2012年01月22日 | 海南島史研究
■フィルム番号2019「旧海軍軍属身上調査表」1
 フィルム番号2019の「旧海軍軍属身上調査表」のマイクロフィルムには、旧日本海軍佐世保鎮守府と舞鶴鎮守府に「徴用」され死亡した朝鮮人の個人記録が含まれており、海南島で死亡した人の記録紙にはつぎのように書かれています。
 
 「山本一雄」さん(本籍地、慶尚南道。本名不明。生年不明)は、「所属」は「海南施」、「身分」は「工員(職手)」で、1942年3月1日に「海南建」に「徴用」され、1943年11月8日に「海南島方面」で「戦傷死」しており、「状況」には、「大和川丸ニ於テ作業中敵機ノ爆撃ニ依リ受傷即日海口分院ニ入院同日戦傷死」と書かれています。
 趙鐘完さん(本籍地、全羅南道。1937年12月21日生)は、「所属」は「若松丸」、「身分」は「操舵手(傭人) 船員」で、1942年11月4日に「海南需」に「徴用」され、1944年3月26日に「海南島方面」で「戦死」しており、「状況」には、「敵機と抗戦中沈没ノ際戦死」と書かれています。この記録によると、趙鐘完さんは、16歳になる前に「徴用」され、17歳3か月で命を失わされています。
 兪百秀さん(本籍地、全羅南道。1927年生)は、「所属」は「28新生丸」、「身分」は「油差(傭人) 船員」で、1942年12月1日に「第28新生丸」に「徴用」され、1943年2月26日に「海南島方面」で「戦病死」しており、「状況」には、「急性肝炎 南支方面ニ於テ勤務中1943.2.26.海口市同仁会医院ニテ戦病死(急性肝臓炎)」と書かれています。
 太田有奉さん(本籍地、全羅南道。本名不明。1919年生)は、「所属」は「若松丸」、「身分」は「機関員(傭人)」で、1942年10月24日に「海南海軍運輸部」に「採用」され、趙鐘完さんと同じく、1944年3月26日に「海南島方面」で「戦死」しており、「状況」には、「敵機と抗戦中沈没ノ際戦死」と書かれています。
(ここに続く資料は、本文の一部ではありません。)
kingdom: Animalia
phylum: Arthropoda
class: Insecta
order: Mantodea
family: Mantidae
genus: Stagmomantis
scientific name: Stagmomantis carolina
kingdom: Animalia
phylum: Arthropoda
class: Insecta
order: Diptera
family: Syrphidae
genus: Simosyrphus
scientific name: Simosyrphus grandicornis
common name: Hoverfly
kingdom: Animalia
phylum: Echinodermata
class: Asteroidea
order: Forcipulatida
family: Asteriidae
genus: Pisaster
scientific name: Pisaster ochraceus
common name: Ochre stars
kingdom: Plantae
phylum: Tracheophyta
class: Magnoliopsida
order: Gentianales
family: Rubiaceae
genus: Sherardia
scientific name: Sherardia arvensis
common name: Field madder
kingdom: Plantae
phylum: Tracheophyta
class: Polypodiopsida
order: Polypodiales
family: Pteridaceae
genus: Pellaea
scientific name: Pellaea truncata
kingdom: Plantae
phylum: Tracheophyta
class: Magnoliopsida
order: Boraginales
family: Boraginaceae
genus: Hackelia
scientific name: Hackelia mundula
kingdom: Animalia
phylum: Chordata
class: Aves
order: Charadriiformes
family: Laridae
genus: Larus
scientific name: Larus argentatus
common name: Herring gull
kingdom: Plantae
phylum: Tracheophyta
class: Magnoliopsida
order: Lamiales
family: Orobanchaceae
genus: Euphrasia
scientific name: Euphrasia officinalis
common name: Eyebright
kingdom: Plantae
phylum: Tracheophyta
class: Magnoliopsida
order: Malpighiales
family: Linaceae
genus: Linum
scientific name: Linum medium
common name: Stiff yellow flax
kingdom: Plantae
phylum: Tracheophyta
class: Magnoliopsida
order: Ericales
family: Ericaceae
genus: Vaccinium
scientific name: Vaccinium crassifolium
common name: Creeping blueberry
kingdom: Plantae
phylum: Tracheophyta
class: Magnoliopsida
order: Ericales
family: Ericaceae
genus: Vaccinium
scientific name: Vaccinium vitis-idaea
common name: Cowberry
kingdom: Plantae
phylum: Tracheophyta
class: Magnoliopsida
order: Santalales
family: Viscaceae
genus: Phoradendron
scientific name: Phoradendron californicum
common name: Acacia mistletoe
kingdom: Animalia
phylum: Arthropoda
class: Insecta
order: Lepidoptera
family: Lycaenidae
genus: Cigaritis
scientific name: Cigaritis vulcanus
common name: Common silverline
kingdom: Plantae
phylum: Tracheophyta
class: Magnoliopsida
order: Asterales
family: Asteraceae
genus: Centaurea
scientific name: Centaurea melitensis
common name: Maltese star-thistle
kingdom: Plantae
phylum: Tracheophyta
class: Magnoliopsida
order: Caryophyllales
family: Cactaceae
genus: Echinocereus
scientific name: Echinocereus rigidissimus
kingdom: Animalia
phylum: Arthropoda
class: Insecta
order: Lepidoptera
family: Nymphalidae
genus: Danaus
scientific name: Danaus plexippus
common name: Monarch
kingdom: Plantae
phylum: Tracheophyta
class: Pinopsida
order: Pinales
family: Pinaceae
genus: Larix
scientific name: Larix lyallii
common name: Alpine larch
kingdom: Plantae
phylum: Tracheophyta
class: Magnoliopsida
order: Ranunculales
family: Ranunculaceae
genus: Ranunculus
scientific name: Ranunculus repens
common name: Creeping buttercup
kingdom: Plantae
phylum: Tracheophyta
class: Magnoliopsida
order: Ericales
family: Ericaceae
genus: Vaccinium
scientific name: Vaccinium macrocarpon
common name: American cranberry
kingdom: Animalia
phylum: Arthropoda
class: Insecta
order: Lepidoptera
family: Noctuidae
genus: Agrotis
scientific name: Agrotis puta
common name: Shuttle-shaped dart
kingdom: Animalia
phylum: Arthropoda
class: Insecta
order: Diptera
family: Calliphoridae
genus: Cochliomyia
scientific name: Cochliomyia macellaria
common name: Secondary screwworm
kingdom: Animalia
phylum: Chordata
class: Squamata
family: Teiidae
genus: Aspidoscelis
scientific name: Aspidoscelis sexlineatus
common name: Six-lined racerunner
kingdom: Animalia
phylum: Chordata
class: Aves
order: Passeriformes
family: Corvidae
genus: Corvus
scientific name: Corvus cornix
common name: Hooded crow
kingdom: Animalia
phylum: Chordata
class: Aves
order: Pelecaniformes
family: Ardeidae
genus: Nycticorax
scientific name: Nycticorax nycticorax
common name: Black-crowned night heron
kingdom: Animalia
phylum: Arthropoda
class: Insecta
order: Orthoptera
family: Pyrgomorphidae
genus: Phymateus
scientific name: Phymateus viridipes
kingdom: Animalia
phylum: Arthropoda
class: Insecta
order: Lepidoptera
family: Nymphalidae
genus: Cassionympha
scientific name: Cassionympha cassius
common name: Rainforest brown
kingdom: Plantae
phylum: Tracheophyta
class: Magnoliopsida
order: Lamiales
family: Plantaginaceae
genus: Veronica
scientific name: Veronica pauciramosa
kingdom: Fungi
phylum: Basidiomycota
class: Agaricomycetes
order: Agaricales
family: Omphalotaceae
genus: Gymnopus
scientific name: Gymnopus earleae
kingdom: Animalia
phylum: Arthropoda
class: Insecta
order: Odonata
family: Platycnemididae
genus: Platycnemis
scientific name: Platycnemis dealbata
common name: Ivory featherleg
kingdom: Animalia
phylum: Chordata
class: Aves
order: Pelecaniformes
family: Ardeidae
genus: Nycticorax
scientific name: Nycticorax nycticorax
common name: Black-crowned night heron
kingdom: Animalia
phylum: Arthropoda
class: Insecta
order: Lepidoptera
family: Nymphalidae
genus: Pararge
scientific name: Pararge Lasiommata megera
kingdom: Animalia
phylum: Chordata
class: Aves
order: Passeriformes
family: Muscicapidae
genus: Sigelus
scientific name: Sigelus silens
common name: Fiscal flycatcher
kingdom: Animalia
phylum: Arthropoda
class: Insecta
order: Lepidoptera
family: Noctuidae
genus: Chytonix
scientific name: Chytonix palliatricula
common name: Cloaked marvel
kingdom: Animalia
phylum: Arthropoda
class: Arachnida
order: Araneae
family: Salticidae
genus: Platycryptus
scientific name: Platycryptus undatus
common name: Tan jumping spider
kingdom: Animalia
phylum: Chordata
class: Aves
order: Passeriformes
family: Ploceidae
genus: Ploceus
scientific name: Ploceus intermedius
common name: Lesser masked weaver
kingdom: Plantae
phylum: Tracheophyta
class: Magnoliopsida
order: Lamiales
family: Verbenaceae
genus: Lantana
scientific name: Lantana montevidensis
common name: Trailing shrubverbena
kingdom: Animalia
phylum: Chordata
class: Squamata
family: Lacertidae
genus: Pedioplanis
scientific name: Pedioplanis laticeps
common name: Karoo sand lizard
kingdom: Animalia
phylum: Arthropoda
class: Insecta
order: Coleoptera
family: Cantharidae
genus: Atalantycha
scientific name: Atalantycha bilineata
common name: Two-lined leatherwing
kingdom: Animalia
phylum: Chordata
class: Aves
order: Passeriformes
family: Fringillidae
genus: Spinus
 南小宰さん(本籍地、全羅北道。生年不明)は、「所属」は「16警」、「身分」は「傭人」で、1942年2月23日に海南島で「戦病死」しており、「状況」には、「脚気に依り戦病死」と書かれています。「16警」とは、呉鎮守府特別陸戦隊の部隊によって編成された日本海軍海南警備府第16警備隊のことです。
 「木戸顕澤」さん(本籍地、咸鏡南道。本名不明。1915年生)は、「所属」は「海南警 大和川丸」、「身分」は「舵夫(傭人)」で、1943年5月6日に「海警(大和川丸)」に「徴用」され、1943年9月1日に「同船乗組中侭楡林海軍運輸部ヘ配属変更」され、1943年10月26日に「南支方面」で「戦死」しており、「状況」には、「敵機と交戦中戦死 敵機海口方面空爆ノ際○○○○○大和川丸乗組員トシテ揚荷役ニ従事中爆弾ノ直撃ヲ受ケ破片ヲ残サズ飛散シ戦死ス 航空機攻撃」と書かれています。
 この6人の個人記録紙すべてに、1959年7月31日付けの「靖国神社 合祀手続済」という丸印と、1959年10月17日付けの「靖国神社合祀済」という縦長のゴム印が押されています。